WHAT IS NEEDED -
The task calls for every entry to be printed word for word, without the images.

[Skeletal landmark data]
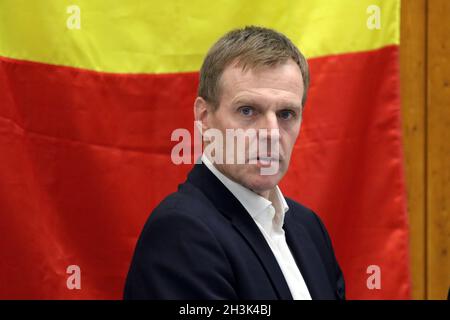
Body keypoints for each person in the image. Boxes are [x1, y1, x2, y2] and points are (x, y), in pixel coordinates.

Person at [124, 26, 345, 300]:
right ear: (204, 118)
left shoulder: (309, 228)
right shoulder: (180, 232)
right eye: (248, 111)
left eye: (286, 113)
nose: (271, 133)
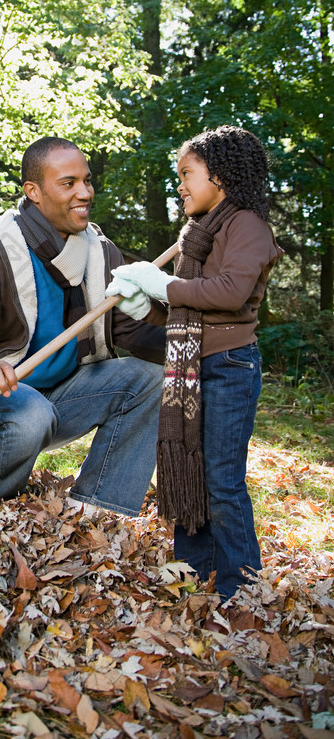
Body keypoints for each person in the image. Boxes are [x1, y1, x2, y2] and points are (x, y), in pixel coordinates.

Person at [0, 136, 167, 516]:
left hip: (61, 399)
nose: (84, 192)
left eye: (87, 181)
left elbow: (130, 332)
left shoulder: (102, 253)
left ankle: (99, 509)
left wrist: (196, 334)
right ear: (33, 191)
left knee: (150, 380)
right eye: (68, 184)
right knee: (28, 410)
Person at [106, 125, 283, 600]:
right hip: (192, 366)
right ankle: (190, 572)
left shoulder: (246, 224)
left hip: (229, 366)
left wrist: (159, 282)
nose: (180, 185)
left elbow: (229, 293)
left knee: (222, 480)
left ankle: (240, 588)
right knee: (190, 470)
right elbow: (188, 308)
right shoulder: (200, 233)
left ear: (220, 177)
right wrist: (144, 304)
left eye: (188, 174)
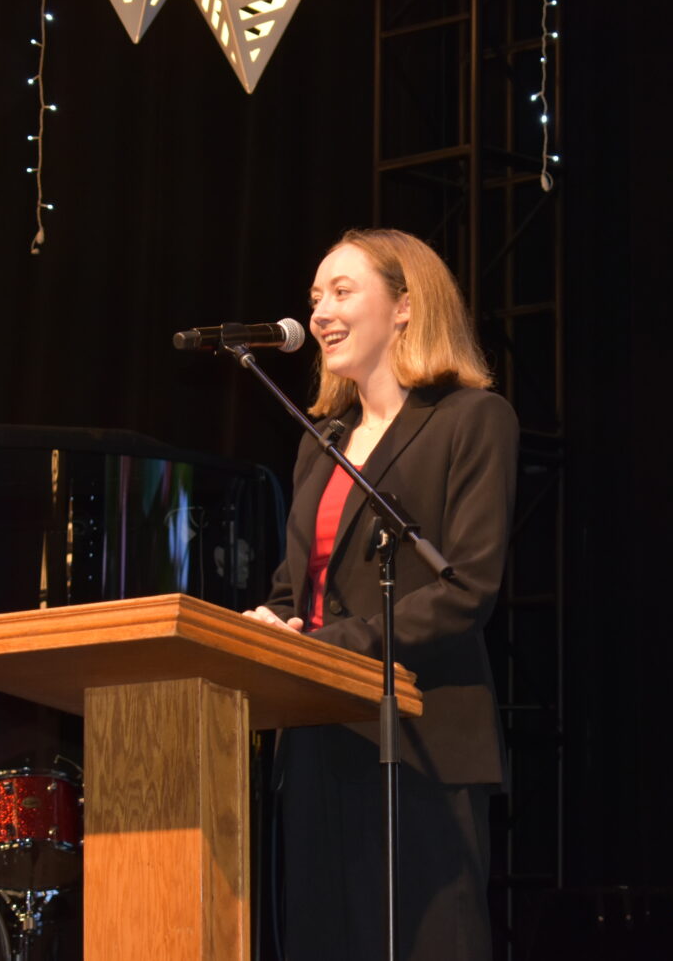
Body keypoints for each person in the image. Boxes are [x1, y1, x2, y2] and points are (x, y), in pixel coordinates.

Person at [243, 228, 517, 961]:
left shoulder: (472, 420)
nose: (322, 312)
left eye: (342, 291)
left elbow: (466, 589)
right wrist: (267, 625)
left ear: (405, 305)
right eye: (314, 298)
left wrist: (324, 648)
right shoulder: (319, 440)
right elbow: (295, 587)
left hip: (421, 736)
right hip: (318, 740)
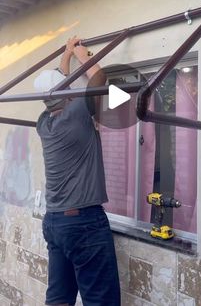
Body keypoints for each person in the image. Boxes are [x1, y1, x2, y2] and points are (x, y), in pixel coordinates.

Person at [34, 36, 121, 306]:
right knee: (100, 301)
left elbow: (60, 85)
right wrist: (83, 55)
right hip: (83, 223)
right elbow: (99, 78)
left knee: (59, 298)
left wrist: (66, 54)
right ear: (65, 93)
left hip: (55, 222)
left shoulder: (44, 122)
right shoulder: (78, 113)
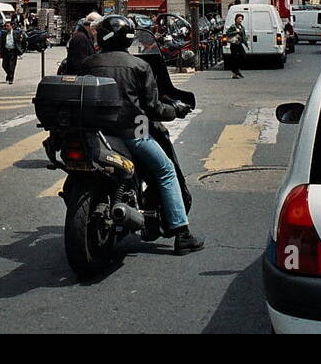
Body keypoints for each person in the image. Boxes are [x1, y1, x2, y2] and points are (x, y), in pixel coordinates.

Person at [81, 15, 203, 254]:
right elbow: (153, 108)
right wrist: (175, 111)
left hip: (96, 132)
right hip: (133, 131)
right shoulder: (139, 66)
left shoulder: (88, 63)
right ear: (128, 39)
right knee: (166, 171)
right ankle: (182, 233)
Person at [0, 17, 24, 85]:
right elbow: (1, 43)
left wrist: (21, 49)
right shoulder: (4, 33)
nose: (6, 27)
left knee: (11, 66)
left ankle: (11, 78)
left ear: (11, 26)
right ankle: (9, 74)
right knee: (4, 65)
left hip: (13, 51)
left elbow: (22, 41)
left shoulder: (16, 33)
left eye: (8, 26)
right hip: (6, 51)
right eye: (6, 26)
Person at [225, 13, 247, 79]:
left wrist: (246, 43)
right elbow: (228, 33)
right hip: (234, 44)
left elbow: (243, 36)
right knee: (234, 58)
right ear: (236, 19)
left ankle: (237, 70)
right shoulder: (233, 26)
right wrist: (235, 32)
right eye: (239, 19)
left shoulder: (242, 27)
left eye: (241, 19)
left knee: (243, 55)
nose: (240, 20)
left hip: (239, 43)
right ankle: (235, 73)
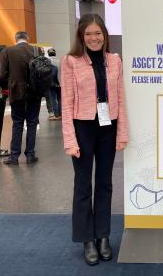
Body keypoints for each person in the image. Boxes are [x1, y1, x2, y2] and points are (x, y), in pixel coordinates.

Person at [61, 14, 128, 266]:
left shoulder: (114, 60)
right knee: (82, 185)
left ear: (105, 35)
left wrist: (122, 133)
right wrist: (70, 139)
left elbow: (120, 99)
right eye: (88, 34)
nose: (93, 38)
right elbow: (66, 104)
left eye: (97, 33)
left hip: (107, 127)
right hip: (82, 128)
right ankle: (87, 238)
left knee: (104, 183)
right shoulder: (70, 62)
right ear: (81, 35)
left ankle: (103, 236)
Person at [0, 31, 42, 166]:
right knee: (32, 122)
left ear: (16, 39)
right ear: (27, 39)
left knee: (17, 123)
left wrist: (12, 79)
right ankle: (30, 155)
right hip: (34, 92)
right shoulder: (37, 50)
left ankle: (14, 157)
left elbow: (2, 74)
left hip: (16, 91)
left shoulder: (7, 51)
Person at [47, 48, 61, 120]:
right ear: (55, 53)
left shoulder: (47, 61)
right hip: (59, 83)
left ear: (48, 54)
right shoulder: (60, 61)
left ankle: (54, 114)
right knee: (60, 98)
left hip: (50, 83)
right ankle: (61, 114)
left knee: (52, 98)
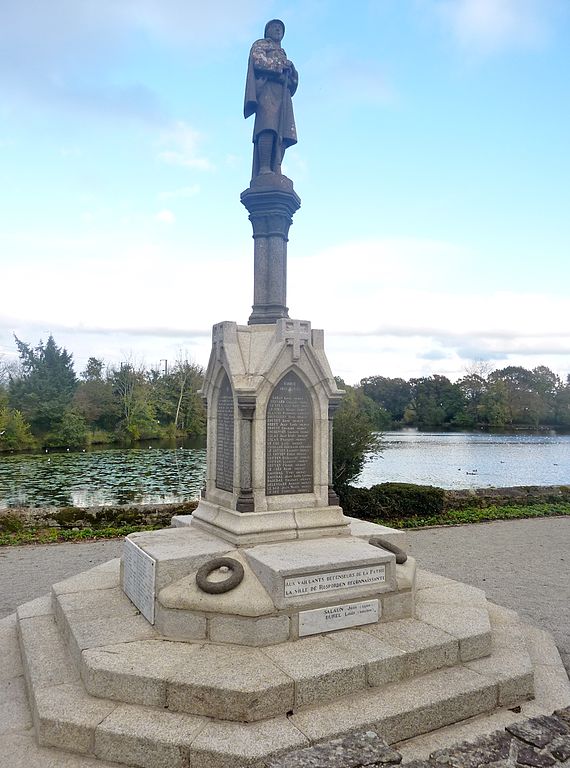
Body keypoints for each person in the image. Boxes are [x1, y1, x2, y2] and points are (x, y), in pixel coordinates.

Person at [244, 19, 298, 178]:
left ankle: (276, 168)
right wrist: (281, 66)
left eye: (280, 28)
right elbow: (258, 61)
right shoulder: (261, 44)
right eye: (274, 27)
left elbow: (293, 80)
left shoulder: (283, 53)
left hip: (283, 94)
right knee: (267, 127)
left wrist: (292, 72)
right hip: (267, 91)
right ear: (267, 31)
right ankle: (265, 168)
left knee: (285, 132)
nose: (278, 30)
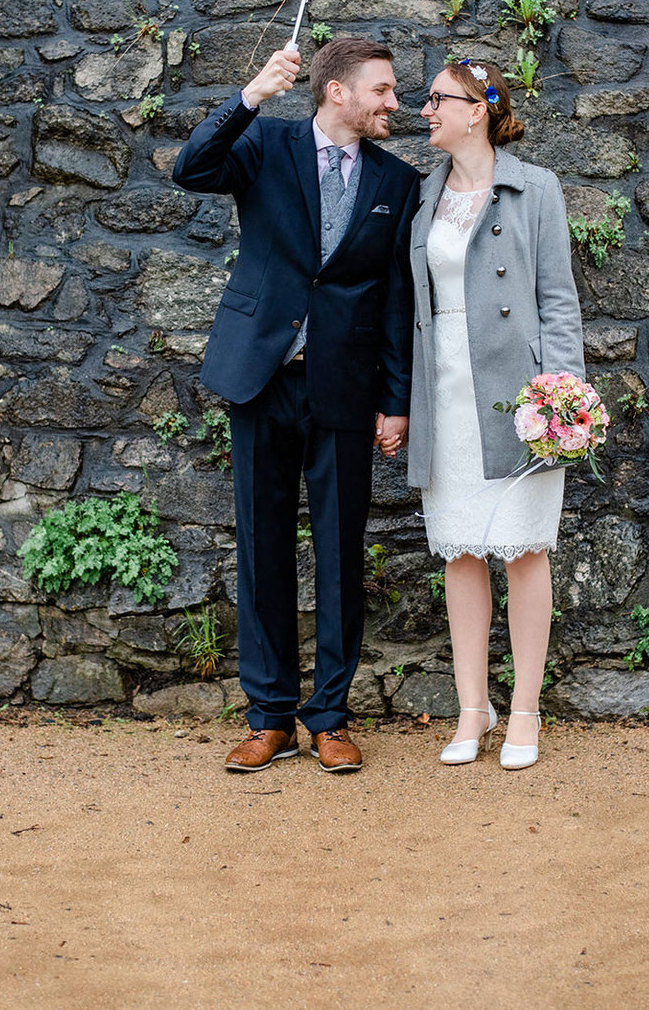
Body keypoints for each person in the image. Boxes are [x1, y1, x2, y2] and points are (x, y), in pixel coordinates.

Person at [173, 38, 419, 774]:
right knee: (262, 547)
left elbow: (396, 301)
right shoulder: (266, 142)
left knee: (342, 555)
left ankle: (331, 718)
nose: (394, 103)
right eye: (381, 90)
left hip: (344, 387)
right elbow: (192, 169)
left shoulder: (396, 182)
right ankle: (269, 715)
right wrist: (250, 94)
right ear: (336, 92)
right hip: (261, 376)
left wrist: (397, 400)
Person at [400, 58, 584, 770]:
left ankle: (527, 713)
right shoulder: (422, 193)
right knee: (462, 548)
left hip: (518, 394)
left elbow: (559, 300)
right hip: (442, 385)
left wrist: (562, 397)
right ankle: (471, 709)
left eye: (438, 99)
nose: (424, 110)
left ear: (476, 109)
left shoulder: (535, 188)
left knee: (524, 547)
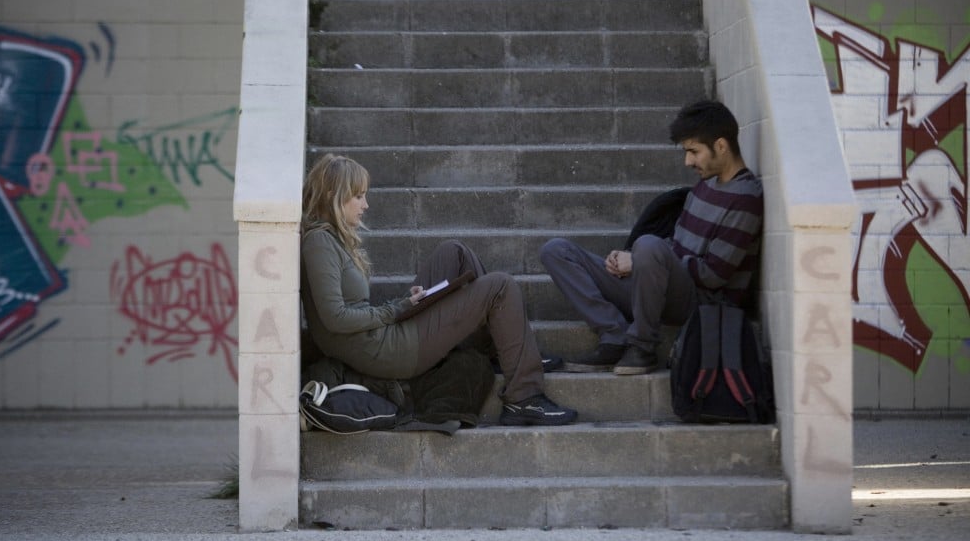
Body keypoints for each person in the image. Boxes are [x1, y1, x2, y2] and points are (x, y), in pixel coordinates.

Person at [300, 153, 577, 427]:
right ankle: (524, 398)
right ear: (332, 195)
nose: (366, 205)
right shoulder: (319, 243)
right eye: (358, 196)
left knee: (454, 252)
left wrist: (402, 305)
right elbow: (334, 317)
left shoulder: (330, 239)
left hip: (381, 336)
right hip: (389, 351)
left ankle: (504, 350)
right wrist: (396, 309)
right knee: (500, 286)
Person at [540, 99, 764, 374]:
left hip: (701, 300)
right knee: (556, 250)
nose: (688, 161)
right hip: (661, 284)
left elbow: (713, 275)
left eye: (694, 151)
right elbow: (676, 245)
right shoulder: (705, 185)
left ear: (721, 146)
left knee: (648, 245)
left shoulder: (746, 199)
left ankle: (643, 347)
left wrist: (645, 260)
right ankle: (614, 335)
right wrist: (638, 260)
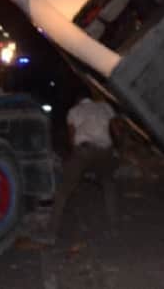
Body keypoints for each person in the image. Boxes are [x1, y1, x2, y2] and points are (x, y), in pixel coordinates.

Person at [40, 94, 122, 244]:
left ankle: (50, 234)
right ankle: (114, 227)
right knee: (108, 185)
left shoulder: (74, 111)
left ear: (78, 101)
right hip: (105, 150)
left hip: (85, 149)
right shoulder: (104, 106)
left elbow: (72, 135)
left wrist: (75, 157)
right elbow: (116, 129)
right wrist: (118, 148)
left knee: (63, 191)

RESPONSE AREA -
Body keypoints for each person in the image. Boxes are [x1, y1, x2, y2] and points are (x, y), in pixel coordinates.

Person at [124, 26, 345, 300]:
right ear: (204, 118)
left shoulder: (309, 228)
right shoulder: (180, 232)
right eye: (248, 111)
left eye: (286, 113)
nose: (271, 133)
Body keypoints for each person in the image. Boxes are [x1, y1, x2, y2] and points are (x, y), in pixel coordinates.

Person at [0, 136, 167, 516]:
left hip: (61, 399)
nose: (84, 192)
left eye: (87, 181)
left elbow: (130, 332)
left shoulder: (102, 253)
left ankle: (99, 509)
left wrist: (196, 334)
right ear: (33, 191)
left knee: (150, 380)
right eye: (68, 184)
right knee: (28, 410)
Person at [106, 125, 283, 600]:
right hip: (192, 366)
right ankle: (190, 572)
left shoulder: (246, 224)
left hip: (229, 366)
left wrist: (159, 282)
nose: (180, 185)
left elbow: (229, 293)
left knee: (222, 480)
left ankle: (240, 588)
right knee: (190, 470)
right elbow: (188, 308)
right shoulder: (200, 233)
left ear: (220, 177)
right wrist: (144, 304)
left eye: (188, 174)
Body keypoints for each person in the image. Boxes are [x1, y1, x2, y2] and points are (x, y), in pixel coordinates.

Person at [243, 228, 517, 961]:
left shoulder: (472, 420)
nose: (322, 312)
left eye: (342, 291)
left elbow: (466, 589)
right wrist: (267, 625)
left ear: (405, 305)
right eye: (314, 298)
left wrist: (324, 648)
right shoulder: (319, 440)
right elbow: (295, 587)
left hip: (421, 736)
right hip: (318, 740)
Body keypoints for each person in the image. Boxes are [x1, y1, x2, y2] and points are (x, y), in pixel coordinates.

Person at [34, 36, 121, 306]:
right knee: (100, 301)
left elbow: (60, 85)
right wrist: (83, 55)
right hip: (83, 223)
right elbow: (99, 78)
left knee: (59, 298)
left wrist: (66, 54)
right ear: (65, 93)
left hip: (55, 222)
left shoulder: (44, 122)
right shoulder: (78, 113)
Body keypoints for each person in the image. Boxes are [x1, y1, x2, y2] and points are (x, y), in pixel coordinates.

Person at [81, 15, 203, 254]:
right elbow: (153, 108)
right wrist: (175, 111)
left hip: (96, 132)
right hip: (133, 131)
right shoulder: (139, 66)
left shoulder: (88, 63)
right ear: (128, 39)
right knee: (166, 171)
right ankle: (182, 233)
Person at [0, 17, 24, 85]:
right elbow: (1, 43)
left wrist: (21, 49)
right shoulder: (4, 33)
nose: (6, 27)
left knee: (11, 66)
left ankle: (11, 78)
left ear: (11, 26)
right ankle: (9, 74)
right knee: (4, 65)
left hip: (13, 51)
left elbow: (22, 41)
left shoulder: (16, 33)
left eye: (8, 26)
right hip: (6, 51)
right eye: (6, 26)
Person at [225, 13, 247, 79]:
left wrist: (246, 43)
right elbow: (228, 33)
right hip: (234, 44)
left elbow: (243, 36)
right knee: (234, 58)
right ear: (236, 19)
left ankle: (237, 70)
right shoulder: (233, 26)
right wrist: (235, 32)
right eye: (239, 19)
left shoulder: (242, 27)
left eye: (241, 19)
left knee: (243, 55)
nose: (240, 20)
left hip: (239, 43)
right ankle: (235, 73)
Body keypoints for each person in the image. Boxes are [x1, y1, x2, y2] and points are (x, y), in pixel coordinates.

Person at [61, 14, 128, 266]:
left shoulder: (114, 60)
right knee: (82, 185)
left ear: (105, 35)
left wrist: (122, 133)
right wrist: (70, 139)
left elbow: (120, 99)
right eye: (88, 34)
nose: (93, 38)
right elbow: (66, 104)
left eye: (97, 33)
left hip: (107, 127)
right hip: (82, 128)
right ankle: (87, 238)
left knee: (104, 183)
right shoulder: (70, 62)
right ear: (81, 35)
left ankle: (103, 236)
Person at [0, 31, 42, 166]:
right knee: (32, 122)
left ear: (16, 39)
right ear: (27, 39)
left knee: (17, 123)
left wrist: (12, 79)
right ankle: (30, 155)
right hip: (34, 92)
right shoulder: (37, 50)
left ankle: (14, 157)
left elbow: (2, 74)
left hip: (16, 91)
left shoulder: (7, 51)
Person at [47, 48, 61, 120]:
right ear: (55, 53)
left shoulder: (47, 61)
right hip: (59, 83)
left ear: (48, 54)
right shoulder: (60, 61)
left ankle: (54, 114)
right knee: (60, 98)
left hip: (50, 83)
right ankle: (61, 114)
left knee: (52, 98)
Body keypoints for each person in the image. Boxes are [x1, y1, x2, y2] and points are (x, y), in pixel coordinates.

Person at [244, 19, 298, 178]:
left ankle: (276, 168)
right wrist: (281, 66)
left eye: (280, 28)
right elbow: (258, 61)
right shoulder: (261, 44)
right eye: (274, 27)
left elbow: (293, 80)
left shoulder: (283, 53)
left hip: (283, 94)
right knee: (267, 127)
left wrist: (292, 72)
right hip: (267, 91)
right ear: (267, 31)
right ankle: (265, 168)
left knee: (285, 132)
nose: (278, 30)
Body keypoints for each person in the image. Boxes are [x1, y1, x2, y2] and points are (x, y), in pixel coordinates.

Person at [173, 38, 419, 774]:
right knee: (262, 547)
left elbow: (396, 301)
right shoulder: (266, 142)
left knee: (342, 555)
left ankle: (331, 718)
nose: (394, 103)
right eye: (381, 90)
left hip: (344, 387)
right elbow: (192, 169)
left shoulder: (396, 182)
right ankle: (269, 715)
right wrist: (250, 94)
right ear: (336, 92)
right hip: (261, 376)
left wrist: (397, 400)
Person at [400, 58, 584, 770]:
left ankle: (527, 713)
right shoulder: (422, 193)
right knee: (462, 548)
left hip: (518, 394)
left elbow: (559, 300)
right hip: (442, 385)
left wrist: (562, 397)
right ankle: (471, 709)
left eye: (438, 99)
nose: (424, 110)
left ear: (476, 109)
left shoulder: (535, 188)
left knee: (524, 547)
Body keypoints for each person in the image. Boxes are [x1, y1, x2, y2] and points are (x, y), in pixel coordinates.

Person at [300, 153, 577, 427]:
right ankle: (524, 398)
right ear: (332, 195)
nose: (366, 205)
right shoulder: (319, 243)
right eye: (358, 196)
left knee: (454, 252)
left wrist: (402, 305)
right elbow: (334, 317)
left shoulder: (330, 239)
left hip: (381, 336)
right hip: (389, 351)
left ankle: (504, 350)
right wrist: (396, 309)
right knee: (500, 286)
Person at [540, 99, 764, 374]:
left hip: (701, 300)
right knee: (556, 250)
nose: (688, 161)
right hip: (661, 284)
left elbow: (713, 275)
left eye: (694, 151)
right elbow: (676, 245)
right shoulder: (705, 185)
left ear: (721, 146)
left knee: (648, 245)
left shoulder: (746, 199)
left ankle: (643, 347)
left wrist: (645, 260)
right ankle: (614, 335)
right wrist: (638, 260)
Body keypoints for each person in the image. Boxes are [x1, y1, x2, y2] and points are (x, y), in pixel coordinates.

Person at [40, 94, 122, 244]:
left ankle: (50, 234)
right ankle: (114, 227)
right knee: (108, 185)
left shoulder: (74, 111)
left ear: (78, 101)
right hip: (105, 150)
left hip: (85, 149)
right shoulder: (104, 106)
left elbow: (72, 135)
left wrist: (75, 157)
right elbow: (116, 129)
right wrist: (118, 148)
left knee: (63, 191)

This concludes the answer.